Comparison of gene expression between the cloned and in vivo fertilized embryos from the 27-sample dataset

Next, we performed differential expression analysis between NT-D and IV-D embryos at four stages from the 27-sample dataset. The RNA-Seq experiment encompassed three biological replicates. At the oocyte stage, there were 39 significant DEGs between the NT-D and IV-D groups, of which 35 were upregulated and four were downregulated (Table S12). Only ten DEGs had gene names in the Sscrofa11.1 reference genome. In IPA network analysis results, these ten genes were clustered into one signal network which was associated with cell growth, proliferation, survival and death, and the core controlling factors in the network were MYC, POU5F1 and TP53. Among these ten genes, only TET1 was downregulated in in vitro mature oocytes. Interestingly, 5mC-specific dioxygenase TET1 protein plays an important role in regulating meiosis in mouse oocytes, and mediates DNA demethylation and subsequent activation of a subset of meiotic genes (Yamaguchi et al., 2012). Importantly, TET1 deficiency can cause meiotic abnormalities of in vitro cultured oocytes, which can likely affect the development of porcine cloned embryos. Additionally, we found the upregulated DRAP1 gene to belong to the nuclear transcription regulators and regulates DNA promoters, RNA polymerase II and NODAL signaling pathways. The NODAL signaling pathway, regulated by DRAP1, FOXH1 and OCT4, plays an important biological role in oocyte maturation and early embryonic development (Cao et al., 2008).

At the 4-cell stage, there was a total of 488 DEGs between the NT-D and IV-D groups, including 57 upregulated and 431 downregulated genes, while only 64 DEGs had gene names in the Sscrofa11.1 reference genome (Table S13). There were only four transcription factor genes with FPKM values>10, including KLF17, OLIG3, ZFP37 and ZFP42, which are critical in the porcine genome activation process. These four genes had very low expression in the SCNT embryos. Among them, ZFP37 and ZFP42 belong to the zinc finger proteins and are closely related to the regulation of gene expression, which is influenced by various microRNAs and can be associated with abnormalities and impairment during embryonic development.

Supplied entries:
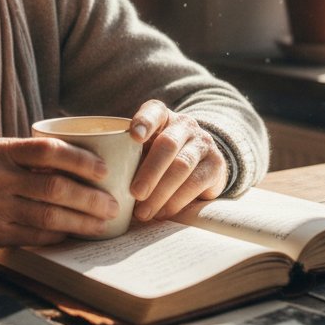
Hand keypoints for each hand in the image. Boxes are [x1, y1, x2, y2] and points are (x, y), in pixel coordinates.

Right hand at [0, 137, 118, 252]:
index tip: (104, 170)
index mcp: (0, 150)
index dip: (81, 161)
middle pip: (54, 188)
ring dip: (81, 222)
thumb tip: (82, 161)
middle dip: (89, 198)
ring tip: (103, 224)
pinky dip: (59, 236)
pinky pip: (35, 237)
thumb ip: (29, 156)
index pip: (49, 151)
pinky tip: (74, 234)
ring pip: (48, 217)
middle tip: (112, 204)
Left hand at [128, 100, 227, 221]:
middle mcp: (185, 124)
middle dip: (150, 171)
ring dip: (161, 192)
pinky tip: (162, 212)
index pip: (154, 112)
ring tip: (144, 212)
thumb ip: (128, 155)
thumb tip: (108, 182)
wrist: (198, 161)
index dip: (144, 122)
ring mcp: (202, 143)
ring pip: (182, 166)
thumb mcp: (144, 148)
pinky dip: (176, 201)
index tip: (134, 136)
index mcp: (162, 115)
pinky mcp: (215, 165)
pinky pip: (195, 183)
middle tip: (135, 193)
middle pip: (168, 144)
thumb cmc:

What the exercise asks:
Using the text on gene expression in cloned and in vivo fertilized embryos, answer these questions:
(a) How many significant DEGs were found between the NT-D and IV-D groups at the oocyte stage?
(b) How many genes were downregulated at the 4-cell stage?
(c) Which four transcription factor genes had FPKM values>10 at the 4-cell stage?
The records are separate material and have no connection to the text on gene expression in cloned and in vivo fertilized embryos.

Your solution:
(a) 39 significant DEGs.
(b) 431 genes.
(c) KLF17, OLIG3, ZFP37 and ZFP42.